Muchos cardenales querían un enfoque más pastoral y menos magisterial para el papado, y el teólogo en jefe Ratzinger no encajaba en ese perfil. Un informante le dijo a mi entonces colega de Time, Jeff Israely, que era el jefe de la oficina de Roma de la revista: “Ser elegido Papa es más una cuestión de cuántos enemigos tienes que de amigos. Y yo pensaba que Ratzinger todavía tenía demasiados enemigos”.
A finales de febrero, cuando Juan Pablo II fue ingresado en el hospital, Ratzinger pronunció un sermón en el funeral de un destacado laico católico que eclipsó en vigor el elogio pronunciado por un cardenal que encabezaba la lista de los papables en ese momento.
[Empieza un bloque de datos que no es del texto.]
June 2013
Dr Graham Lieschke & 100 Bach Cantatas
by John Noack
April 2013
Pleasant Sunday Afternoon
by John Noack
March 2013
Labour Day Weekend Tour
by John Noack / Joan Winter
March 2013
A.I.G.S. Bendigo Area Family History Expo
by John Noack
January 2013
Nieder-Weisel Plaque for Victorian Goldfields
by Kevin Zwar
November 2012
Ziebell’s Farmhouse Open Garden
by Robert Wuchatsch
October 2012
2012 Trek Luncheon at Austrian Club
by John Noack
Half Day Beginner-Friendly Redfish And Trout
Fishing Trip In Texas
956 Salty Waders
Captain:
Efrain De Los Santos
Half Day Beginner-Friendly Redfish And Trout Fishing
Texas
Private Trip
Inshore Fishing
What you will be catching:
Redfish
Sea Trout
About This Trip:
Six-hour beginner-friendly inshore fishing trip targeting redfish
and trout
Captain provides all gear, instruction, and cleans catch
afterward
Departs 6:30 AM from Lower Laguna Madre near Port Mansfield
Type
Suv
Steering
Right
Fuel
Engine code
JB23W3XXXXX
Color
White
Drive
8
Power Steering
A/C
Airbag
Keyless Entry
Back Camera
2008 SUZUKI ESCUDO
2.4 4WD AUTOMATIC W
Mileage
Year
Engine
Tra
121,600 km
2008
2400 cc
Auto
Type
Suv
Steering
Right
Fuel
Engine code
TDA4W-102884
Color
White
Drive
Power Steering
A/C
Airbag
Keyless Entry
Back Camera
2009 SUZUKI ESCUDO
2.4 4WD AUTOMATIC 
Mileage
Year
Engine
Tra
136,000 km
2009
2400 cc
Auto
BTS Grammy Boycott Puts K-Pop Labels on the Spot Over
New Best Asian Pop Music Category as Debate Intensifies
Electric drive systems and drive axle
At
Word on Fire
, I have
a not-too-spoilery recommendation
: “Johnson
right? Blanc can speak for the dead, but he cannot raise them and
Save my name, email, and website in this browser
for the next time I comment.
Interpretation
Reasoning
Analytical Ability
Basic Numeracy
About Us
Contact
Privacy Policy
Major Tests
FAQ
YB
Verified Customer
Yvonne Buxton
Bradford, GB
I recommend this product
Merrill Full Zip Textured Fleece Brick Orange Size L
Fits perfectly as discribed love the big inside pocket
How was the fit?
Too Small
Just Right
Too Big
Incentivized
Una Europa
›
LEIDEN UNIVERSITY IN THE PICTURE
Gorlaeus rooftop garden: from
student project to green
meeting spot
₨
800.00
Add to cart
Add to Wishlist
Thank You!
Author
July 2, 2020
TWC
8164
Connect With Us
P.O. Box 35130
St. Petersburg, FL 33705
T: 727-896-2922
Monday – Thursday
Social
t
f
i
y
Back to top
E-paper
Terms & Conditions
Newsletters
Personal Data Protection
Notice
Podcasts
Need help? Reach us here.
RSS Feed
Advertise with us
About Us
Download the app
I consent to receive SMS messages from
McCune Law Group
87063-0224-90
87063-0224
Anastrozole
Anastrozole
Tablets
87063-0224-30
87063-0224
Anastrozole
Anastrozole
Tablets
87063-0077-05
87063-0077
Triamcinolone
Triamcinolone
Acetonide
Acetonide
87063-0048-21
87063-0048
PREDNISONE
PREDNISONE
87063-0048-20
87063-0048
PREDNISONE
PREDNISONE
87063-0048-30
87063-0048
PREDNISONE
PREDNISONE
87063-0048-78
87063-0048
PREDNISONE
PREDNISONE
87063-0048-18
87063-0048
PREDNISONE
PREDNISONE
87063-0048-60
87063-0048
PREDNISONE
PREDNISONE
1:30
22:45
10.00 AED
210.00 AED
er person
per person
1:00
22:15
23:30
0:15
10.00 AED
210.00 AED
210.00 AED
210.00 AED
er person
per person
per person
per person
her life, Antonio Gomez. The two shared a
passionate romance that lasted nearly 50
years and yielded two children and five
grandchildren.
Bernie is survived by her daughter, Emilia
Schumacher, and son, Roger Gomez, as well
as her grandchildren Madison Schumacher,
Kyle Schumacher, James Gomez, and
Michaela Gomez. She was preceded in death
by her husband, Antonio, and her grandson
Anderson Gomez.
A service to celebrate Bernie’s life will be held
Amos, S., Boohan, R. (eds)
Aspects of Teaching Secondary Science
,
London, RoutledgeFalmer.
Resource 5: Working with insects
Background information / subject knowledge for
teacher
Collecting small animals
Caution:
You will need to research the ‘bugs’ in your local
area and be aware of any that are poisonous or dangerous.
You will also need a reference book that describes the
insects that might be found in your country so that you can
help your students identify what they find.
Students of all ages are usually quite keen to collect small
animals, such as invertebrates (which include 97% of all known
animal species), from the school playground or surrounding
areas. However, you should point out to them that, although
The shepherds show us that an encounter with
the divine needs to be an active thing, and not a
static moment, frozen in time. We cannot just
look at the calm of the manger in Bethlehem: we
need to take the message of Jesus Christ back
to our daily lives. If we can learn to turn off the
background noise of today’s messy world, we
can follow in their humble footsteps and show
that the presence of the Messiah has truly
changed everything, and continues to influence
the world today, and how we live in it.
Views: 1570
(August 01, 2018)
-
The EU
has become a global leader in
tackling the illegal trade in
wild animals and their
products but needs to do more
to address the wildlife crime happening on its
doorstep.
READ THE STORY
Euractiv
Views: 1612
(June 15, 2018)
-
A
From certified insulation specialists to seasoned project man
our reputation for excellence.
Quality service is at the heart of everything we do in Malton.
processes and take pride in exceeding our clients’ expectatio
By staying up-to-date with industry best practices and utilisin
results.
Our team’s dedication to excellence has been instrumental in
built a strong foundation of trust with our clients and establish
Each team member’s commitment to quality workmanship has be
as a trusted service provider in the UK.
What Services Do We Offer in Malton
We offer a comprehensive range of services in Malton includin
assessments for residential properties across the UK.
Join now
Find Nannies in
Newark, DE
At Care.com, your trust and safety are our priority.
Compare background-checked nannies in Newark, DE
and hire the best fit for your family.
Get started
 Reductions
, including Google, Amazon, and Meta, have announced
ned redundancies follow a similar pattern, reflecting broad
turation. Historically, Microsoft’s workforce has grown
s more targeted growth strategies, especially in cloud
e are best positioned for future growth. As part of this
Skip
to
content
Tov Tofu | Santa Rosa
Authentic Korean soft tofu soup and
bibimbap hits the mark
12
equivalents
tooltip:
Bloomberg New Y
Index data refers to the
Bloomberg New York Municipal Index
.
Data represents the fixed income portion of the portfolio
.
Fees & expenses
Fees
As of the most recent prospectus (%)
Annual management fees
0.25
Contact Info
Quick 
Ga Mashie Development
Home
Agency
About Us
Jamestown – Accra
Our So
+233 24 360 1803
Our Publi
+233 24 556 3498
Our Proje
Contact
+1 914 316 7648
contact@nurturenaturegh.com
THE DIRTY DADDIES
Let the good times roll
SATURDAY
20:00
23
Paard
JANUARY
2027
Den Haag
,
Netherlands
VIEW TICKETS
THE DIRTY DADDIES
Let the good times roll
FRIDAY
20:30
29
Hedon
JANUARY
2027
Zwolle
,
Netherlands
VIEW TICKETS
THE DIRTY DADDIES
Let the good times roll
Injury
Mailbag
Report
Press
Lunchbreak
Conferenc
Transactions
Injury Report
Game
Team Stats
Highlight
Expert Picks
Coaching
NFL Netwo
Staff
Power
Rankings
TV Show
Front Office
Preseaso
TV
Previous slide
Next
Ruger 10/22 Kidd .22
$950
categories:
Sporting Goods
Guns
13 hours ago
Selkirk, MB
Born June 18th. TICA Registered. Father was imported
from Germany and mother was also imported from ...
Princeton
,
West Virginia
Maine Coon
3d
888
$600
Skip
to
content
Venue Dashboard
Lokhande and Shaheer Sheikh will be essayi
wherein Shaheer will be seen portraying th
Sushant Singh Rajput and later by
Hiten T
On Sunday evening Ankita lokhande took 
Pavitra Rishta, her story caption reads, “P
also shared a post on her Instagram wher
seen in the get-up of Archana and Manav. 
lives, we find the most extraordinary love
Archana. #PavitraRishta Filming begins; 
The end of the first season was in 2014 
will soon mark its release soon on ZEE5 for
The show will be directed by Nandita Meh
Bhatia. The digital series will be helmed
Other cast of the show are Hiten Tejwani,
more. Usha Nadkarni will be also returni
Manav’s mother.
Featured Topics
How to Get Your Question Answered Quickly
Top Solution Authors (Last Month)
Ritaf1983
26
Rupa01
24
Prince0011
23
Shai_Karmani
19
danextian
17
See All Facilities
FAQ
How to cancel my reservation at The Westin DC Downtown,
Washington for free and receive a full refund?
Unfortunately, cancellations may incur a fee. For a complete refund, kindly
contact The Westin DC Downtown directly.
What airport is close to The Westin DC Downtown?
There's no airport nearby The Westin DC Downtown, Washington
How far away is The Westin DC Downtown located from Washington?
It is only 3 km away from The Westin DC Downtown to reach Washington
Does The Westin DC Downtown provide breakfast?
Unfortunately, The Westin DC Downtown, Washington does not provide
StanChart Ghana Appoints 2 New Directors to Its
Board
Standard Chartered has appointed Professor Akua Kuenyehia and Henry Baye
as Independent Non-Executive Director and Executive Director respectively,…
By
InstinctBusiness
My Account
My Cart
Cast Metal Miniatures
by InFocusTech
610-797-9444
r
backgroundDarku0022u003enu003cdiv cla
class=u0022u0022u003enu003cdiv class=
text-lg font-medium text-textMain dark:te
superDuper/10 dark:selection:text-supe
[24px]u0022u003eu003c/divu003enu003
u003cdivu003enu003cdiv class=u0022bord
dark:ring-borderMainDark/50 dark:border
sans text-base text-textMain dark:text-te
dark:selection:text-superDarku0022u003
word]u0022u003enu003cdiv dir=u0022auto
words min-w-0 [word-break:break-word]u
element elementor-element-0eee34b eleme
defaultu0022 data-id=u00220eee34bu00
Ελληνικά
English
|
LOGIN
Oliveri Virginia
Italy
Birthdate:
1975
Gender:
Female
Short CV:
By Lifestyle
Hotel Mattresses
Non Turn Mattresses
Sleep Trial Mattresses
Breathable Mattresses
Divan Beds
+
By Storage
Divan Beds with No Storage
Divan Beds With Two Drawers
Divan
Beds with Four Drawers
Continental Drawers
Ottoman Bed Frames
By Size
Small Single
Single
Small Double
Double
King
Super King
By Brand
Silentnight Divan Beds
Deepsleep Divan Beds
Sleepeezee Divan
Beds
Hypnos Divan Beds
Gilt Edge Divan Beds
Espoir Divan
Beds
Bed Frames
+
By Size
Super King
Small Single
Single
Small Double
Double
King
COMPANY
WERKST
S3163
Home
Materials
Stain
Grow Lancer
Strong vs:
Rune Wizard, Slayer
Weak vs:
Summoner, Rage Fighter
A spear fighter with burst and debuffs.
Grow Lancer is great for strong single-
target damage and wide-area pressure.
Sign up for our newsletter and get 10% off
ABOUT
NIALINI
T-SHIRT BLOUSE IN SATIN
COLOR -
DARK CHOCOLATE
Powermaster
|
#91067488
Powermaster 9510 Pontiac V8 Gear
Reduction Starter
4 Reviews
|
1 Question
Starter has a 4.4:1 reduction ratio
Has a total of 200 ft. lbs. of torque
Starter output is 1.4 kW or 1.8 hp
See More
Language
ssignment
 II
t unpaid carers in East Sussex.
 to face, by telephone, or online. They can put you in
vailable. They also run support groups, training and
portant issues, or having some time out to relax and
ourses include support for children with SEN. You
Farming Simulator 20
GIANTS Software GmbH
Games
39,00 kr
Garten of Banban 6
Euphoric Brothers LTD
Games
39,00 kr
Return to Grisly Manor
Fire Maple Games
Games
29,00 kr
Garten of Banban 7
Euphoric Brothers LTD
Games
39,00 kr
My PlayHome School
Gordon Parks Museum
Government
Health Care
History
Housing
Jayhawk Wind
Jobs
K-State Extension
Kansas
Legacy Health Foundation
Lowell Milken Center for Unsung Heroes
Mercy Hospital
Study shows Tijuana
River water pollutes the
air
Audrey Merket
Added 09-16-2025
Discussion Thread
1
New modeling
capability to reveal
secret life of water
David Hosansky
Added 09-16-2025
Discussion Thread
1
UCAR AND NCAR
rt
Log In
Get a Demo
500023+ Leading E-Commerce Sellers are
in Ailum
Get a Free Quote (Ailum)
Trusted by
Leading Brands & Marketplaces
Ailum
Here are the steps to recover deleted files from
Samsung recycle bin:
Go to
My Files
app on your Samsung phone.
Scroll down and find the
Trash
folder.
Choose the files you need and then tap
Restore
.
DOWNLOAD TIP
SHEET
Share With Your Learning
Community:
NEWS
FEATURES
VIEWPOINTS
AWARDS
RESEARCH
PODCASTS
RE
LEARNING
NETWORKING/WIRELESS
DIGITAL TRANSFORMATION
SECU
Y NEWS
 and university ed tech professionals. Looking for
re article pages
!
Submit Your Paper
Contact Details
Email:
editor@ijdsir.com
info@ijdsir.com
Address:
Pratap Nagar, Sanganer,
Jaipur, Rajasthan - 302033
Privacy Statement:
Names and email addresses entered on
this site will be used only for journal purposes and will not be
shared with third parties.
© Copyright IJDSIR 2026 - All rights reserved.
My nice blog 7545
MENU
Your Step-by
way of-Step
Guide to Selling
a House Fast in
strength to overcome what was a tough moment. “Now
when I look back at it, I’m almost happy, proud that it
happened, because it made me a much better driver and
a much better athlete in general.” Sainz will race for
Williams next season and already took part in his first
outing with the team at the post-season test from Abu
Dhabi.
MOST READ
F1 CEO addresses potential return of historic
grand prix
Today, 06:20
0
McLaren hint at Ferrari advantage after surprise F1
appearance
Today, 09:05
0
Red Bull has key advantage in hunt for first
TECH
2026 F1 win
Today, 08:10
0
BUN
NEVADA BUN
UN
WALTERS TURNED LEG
Ratzinger preparó el esperado texto de las lecturas del Vía Crucis del Viernes Santo, una función que probablemente le asignó Juan Pablo II antes de que su salud empeorara. Cuando el Papa murió seis días después de Pascua, Ratzinger volvió a ser el centro de atención al presidir la misa fúnebre del 8 de abril.
Y como decano del Colegio Cardenalicio (otro nombramiento de Juan Pablo II) era visto como el hombre a cargo, especialmente por los cardenales visitantes de todo el mundo. Ratzinger se convirtió en el hombre a quien había que acudir, aunque todavía no fuera el líder del Vaticano.
En la cuarta ronda de votación del cónclave, Ratzinger había reunido el apoyo suficiente para ganar el papado y, sin dudarlo, eligió el nombre de Benedicto XVI como si lo hubiera preparado desde el principio. Fue en parte un homenaje a san Benito de Nursia, que estableció las rígidas reglas de la vida monástica cristiana.
Pero el Espíritu Santo actúa de maneras misteriosas. Según un cardenal anónimo que tomó nota de los resultados en la Capilla Sixtina, el prelado que quedó en segundo lugar fue Jorge Mario Bergoglio, arzobispo de Buenos Aires. Ocho años después, se convertiría en el papa Francisco.